Stored items:
-----

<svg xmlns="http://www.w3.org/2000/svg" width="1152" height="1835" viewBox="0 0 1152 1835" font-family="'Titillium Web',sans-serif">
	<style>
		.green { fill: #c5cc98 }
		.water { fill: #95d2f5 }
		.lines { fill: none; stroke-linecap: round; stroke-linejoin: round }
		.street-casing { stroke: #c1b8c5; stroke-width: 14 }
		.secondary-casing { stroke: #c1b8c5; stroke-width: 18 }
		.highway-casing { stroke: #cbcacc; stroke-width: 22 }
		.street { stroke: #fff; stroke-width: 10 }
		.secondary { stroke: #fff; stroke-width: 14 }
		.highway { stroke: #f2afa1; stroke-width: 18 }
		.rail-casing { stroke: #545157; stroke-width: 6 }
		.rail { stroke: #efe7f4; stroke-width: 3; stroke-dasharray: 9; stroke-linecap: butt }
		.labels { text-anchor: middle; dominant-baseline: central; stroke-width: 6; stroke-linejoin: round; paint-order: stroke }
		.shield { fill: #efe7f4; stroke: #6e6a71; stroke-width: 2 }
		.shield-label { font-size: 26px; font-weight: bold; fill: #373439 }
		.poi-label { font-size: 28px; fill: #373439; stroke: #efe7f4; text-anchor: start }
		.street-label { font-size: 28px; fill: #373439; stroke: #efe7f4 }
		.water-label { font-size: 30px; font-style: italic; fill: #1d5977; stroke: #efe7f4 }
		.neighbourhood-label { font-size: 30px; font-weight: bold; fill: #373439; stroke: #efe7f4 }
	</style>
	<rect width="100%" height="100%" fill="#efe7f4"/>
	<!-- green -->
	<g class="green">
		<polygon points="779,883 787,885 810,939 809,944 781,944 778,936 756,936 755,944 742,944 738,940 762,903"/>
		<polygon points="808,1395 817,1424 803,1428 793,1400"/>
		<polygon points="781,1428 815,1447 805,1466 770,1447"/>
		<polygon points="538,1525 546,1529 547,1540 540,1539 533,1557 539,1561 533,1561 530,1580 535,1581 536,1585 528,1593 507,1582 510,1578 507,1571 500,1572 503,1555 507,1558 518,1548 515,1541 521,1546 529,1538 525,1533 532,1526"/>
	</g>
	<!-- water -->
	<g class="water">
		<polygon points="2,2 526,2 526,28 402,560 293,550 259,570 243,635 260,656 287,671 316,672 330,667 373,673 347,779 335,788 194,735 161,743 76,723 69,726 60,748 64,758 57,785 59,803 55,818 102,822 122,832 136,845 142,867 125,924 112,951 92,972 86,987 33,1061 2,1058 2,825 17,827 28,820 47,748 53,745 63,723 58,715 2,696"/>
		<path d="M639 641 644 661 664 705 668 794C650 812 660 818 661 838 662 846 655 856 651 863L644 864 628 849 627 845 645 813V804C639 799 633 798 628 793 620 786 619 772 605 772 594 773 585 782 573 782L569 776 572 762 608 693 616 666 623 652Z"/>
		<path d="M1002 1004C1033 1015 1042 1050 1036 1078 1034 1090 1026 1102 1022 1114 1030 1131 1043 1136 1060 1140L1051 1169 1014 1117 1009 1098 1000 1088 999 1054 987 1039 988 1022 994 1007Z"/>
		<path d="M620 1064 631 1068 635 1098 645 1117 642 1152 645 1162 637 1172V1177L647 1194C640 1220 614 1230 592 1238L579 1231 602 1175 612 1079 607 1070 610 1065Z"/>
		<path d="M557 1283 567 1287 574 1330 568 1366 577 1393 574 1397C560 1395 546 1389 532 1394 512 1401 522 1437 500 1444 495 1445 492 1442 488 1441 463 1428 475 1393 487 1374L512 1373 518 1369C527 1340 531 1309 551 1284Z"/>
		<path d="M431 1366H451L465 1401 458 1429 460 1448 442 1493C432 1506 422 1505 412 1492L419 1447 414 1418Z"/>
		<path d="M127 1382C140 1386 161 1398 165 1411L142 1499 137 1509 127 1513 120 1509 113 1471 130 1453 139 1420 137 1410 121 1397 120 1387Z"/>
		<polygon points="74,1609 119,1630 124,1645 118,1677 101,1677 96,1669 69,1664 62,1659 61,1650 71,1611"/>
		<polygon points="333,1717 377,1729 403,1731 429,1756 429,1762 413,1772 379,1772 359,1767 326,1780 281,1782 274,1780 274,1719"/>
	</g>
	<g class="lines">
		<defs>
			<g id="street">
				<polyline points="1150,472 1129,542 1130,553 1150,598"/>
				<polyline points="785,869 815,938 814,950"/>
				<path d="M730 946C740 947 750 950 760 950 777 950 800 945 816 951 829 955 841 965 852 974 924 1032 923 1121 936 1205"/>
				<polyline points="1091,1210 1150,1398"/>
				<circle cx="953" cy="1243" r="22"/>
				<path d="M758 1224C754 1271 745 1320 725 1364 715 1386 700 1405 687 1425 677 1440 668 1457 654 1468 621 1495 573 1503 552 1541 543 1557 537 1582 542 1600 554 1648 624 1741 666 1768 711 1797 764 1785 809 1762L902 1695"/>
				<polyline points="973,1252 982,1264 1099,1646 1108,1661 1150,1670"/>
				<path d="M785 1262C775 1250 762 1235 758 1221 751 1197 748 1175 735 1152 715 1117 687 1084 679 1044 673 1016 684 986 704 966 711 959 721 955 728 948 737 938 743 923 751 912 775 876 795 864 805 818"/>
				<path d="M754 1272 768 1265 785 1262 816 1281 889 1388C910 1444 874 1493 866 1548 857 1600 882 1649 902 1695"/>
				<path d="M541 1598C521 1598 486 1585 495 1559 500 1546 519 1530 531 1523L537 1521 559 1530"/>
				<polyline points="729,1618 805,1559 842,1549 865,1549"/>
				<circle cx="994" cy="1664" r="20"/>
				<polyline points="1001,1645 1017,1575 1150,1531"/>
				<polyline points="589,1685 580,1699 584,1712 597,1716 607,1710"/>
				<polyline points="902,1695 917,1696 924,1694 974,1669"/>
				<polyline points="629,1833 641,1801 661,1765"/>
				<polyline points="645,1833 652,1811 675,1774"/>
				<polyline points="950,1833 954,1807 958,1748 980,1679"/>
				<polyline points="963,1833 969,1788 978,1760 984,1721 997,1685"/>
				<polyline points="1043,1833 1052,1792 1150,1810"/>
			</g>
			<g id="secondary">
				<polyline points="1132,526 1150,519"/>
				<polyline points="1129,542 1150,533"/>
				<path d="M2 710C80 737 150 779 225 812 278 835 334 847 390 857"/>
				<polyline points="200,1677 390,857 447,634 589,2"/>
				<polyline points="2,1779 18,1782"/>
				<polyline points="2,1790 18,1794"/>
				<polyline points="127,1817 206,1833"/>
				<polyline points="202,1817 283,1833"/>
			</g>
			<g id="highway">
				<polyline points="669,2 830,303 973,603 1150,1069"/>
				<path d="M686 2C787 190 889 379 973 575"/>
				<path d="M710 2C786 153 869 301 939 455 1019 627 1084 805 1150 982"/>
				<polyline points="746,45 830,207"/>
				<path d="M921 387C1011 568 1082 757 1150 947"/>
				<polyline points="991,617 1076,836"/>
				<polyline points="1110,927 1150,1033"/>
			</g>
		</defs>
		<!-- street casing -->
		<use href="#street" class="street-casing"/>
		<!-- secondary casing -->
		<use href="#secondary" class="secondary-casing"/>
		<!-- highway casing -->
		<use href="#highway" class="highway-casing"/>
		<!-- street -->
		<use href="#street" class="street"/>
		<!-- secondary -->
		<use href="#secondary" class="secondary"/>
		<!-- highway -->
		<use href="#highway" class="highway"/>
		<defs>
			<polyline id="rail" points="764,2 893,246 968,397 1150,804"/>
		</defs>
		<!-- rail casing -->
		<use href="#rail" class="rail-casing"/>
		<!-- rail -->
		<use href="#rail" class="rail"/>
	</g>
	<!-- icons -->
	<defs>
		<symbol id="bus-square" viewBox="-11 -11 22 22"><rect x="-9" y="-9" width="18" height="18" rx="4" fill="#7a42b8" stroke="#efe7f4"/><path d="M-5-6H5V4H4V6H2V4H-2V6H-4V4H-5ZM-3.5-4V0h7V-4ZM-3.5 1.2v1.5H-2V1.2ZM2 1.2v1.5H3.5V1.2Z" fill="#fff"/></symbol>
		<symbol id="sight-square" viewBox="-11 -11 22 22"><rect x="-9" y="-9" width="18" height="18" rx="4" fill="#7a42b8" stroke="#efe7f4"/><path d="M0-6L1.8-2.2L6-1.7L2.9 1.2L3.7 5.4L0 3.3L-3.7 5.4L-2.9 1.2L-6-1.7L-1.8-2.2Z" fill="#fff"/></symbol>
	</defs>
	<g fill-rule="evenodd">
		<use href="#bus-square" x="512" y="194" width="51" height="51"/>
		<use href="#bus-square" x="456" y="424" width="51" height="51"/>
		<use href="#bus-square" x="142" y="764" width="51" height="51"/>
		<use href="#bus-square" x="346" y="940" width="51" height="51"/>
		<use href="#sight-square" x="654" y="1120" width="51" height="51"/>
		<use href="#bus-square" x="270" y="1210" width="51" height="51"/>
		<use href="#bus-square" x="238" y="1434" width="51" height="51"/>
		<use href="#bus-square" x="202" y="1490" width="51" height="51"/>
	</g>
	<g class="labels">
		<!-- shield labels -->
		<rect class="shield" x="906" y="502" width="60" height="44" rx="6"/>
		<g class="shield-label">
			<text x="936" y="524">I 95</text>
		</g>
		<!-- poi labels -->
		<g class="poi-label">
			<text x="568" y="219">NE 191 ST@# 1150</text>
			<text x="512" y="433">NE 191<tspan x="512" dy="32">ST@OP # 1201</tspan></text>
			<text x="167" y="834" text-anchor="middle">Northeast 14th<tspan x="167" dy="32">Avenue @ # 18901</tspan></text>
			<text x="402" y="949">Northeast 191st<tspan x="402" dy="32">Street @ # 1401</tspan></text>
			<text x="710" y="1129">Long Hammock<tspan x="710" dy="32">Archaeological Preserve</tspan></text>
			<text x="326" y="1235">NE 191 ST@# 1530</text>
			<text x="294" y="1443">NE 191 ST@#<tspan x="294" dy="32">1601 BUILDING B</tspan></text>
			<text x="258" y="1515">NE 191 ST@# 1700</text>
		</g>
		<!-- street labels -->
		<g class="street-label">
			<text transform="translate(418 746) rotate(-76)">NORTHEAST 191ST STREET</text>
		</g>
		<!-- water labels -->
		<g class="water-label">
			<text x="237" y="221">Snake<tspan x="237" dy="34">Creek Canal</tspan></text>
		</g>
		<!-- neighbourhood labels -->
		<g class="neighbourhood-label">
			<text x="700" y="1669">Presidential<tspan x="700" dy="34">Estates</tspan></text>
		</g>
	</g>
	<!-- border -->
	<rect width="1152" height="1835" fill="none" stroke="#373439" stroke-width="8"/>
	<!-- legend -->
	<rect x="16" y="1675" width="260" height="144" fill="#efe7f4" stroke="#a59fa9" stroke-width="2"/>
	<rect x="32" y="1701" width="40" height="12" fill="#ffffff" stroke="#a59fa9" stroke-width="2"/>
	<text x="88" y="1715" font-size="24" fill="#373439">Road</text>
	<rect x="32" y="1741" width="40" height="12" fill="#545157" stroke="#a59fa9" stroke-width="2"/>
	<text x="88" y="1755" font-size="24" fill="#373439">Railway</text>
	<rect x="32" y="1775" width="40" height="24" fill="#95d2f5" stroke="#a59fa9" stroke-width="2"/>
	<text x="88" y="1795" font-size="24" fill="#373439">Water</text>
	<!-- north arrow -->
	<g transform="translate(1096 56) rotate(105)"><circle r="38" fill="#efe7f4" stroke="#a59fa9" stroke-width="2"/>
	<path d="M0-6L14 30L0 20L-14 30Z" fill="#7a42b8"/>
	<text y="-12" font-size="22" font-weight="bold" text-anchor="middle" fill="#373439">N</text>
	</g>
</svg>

-----

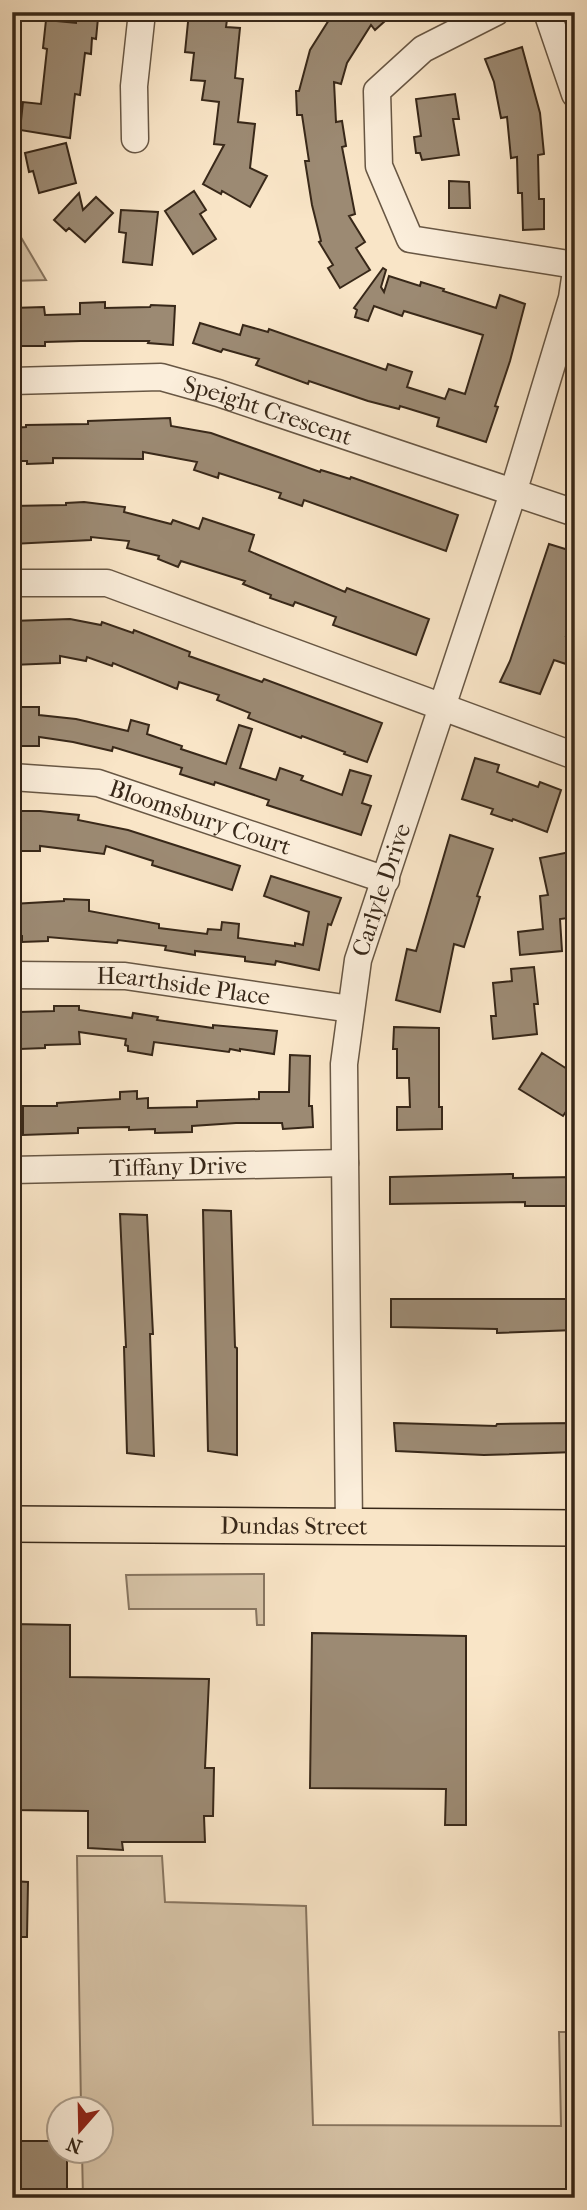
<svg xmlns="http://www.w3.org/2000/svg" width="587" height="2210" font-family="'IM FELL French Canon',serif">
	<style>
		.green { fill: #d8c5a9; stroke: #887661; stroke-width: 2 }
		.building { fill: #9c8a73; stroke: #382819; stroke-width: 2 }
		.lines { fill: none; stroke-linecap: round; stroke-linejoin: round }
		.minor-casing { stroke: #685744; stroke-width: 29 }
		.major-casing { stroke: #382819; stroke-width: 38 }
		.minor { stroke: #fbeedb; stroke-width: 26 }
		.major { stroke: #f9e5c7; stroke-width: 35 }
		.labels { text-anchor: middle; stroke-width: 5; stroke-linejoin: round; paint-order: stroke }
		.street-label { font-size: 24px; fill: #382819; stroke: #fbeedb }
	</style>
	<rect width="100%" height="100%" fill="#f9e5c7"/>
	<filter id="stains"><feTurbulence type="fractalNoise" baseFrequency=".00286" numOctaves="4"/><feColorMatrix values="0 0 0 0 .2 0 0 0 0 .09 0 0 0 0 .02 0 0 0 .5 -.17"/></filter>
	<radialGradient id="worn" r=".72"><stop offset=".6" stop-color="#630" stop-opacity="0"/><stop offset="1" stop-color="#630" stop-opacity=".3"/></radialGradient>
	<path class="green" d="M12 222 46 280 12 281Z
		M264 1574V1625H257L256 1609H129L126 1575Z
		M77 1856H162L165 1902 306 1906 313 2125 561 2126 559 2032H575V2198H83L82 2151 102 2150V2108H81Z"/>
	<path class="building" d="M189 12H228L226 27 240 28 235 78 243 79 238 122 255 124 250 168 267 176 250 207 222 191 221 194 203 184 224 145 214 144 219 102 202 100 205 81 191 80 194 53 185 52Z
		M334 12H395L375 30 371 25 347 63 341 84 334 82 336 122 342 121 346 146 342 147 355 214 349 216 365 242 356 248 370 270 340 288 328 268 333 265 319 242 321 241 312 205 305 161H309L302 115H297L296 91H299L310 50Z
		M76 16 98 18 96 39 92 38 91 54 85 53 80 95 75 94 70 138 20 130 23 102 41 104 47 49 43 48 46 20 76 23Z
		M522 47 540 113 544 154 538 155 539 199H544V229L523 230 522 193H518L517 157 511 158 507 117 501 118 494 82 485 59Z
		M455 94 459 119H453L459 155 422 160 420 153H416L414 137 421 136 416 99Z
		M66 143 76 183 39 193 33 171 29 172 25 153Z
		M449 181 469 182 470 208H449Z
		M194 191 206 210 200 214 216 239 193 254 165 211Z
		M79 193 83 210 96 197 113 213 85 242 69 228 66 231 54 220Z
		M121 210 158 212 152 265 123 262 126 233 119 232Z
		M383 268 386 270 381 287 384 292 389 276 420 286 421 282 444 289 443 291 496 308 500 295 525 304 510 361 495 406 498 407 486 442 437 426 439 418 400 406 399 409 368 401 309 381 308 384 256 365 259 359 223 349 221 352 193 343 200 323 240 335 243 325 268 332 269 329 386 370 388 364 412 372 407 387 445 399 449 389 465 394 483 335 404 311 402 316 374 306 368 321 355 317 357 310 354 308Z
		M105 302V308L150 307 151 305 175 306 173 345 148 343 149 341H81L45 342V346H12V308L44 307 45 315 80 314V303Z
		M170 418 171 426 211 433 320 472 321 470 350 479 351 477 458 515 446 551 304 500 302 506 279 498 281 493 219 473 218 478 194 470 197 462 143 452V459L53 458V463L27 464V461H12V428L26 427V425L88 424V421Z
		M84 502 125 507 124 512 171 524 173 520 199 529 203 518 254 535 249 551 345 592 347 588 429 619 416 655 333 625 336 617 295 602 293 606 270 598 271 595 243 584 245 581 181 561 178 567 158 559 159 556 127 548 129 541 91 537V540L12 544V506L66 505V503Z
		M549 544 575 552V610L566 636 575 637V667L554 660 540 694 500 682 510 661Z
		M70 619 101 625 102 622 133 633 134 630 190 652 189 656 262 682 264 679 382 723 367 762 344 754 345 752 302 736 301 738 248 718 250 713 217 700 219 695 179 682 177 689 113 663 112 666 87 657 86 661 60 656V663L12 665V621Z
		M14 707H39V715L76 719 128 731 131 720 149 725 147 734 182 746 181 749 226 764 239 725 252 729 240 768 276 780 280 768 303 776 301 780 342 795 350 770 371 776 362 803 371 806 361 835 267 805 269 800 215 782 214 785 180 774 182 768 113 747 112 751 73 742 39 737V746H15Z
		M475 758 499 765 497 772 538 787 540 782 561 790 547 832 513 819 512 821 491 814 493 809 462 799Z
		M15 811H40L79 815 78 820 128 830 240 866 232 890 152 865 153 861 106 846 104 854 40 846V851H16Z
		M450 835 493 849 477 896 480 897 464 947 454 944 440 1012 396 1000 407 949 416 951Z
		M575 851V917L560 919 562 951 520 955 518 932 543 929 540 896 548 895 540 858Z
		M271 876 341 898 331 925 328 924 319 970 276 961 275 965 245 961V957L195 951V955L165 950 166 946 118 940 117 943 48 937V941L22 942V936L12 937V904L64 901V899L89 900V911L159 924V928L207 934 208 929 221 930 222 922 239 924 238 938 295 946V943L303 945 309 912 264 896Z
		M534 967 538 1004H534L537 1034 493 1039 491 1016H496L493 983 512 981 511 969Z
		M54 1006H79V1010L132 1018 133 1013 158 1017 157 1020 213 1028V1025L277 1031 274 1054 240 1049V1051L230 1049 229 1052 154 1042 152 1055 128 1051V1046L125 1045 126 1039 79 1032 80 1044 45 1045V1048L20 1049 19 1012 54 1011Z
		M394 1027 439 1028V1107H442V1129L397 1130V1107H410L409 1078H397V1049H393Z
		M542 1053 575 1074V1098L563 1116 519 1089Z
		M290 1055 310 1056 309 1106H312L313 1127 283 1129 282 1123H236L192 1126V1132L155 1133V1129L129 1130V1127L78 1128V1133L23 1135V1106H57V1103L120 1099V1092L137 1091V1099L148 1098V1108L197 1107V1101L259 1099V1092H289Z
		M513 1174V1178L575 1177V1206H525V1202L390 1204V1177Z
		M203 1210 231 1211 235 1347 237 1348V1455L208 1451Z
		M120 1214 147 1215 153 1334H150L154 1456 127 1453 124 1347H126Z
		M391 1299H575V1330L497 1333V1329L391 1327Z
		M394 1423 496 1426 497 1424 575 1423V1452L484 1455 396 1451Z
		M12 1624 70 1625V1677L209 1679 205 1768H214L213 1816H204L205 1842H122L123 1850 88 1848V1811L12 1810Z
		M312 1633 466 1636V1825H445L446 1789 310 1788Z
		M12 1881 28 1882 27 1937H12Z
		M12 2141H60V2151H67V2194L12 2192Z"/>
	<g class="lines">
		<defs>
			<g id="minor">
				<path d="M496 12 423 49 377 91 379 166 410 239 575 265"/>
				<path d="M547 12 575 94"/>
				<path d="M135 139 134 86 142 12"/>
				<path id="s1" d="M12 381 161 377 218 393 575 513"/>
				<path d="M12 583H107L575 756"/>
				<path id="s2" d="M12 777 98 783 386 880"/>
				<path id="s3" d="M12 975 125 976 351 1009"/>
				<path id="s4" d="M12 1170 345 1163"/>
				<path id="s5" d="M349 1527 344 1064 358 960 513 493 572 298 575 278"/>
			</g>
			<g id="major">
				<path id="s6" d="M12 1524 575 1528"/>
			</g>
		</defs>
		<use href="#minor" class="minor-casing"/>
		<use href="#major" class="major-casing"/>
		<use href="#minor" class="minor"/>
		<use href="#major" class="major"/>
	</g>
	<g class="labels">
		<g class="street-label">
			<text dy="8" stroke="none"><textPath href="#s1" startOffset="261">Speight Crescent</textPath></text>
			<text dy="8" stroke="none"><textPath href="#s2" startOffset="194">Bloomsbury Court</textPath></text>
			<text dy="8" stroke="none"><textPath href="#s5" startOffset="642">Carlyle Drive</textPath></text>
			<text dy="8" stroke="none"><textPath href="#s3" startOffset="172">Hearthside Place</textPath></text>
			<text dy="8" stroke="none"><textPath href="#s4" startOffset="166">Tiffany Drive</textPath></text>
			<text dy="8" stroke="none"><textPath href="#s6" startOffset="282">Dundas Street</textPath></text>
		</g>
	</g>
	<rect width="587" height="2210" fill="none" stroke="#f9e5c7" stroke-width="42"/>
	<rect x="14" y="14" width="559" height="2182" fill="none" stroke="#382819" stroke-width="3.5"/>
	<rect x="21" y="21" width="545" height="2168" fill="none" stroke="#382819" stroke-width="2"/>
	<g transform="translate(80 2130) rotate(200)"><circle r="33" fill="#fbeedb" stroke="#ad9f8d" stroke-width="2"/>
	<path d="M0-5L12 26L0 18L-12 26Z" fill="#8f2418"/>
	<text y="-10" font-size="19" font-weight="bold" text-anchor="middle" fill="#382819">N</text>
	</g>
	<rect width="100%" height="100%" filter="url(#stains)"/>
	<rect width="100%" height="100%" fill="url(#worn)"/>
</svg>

-----

> What you need to do: Provide the count of lines in the data above that include the word "xmlns", with no added text.

> Task result: 2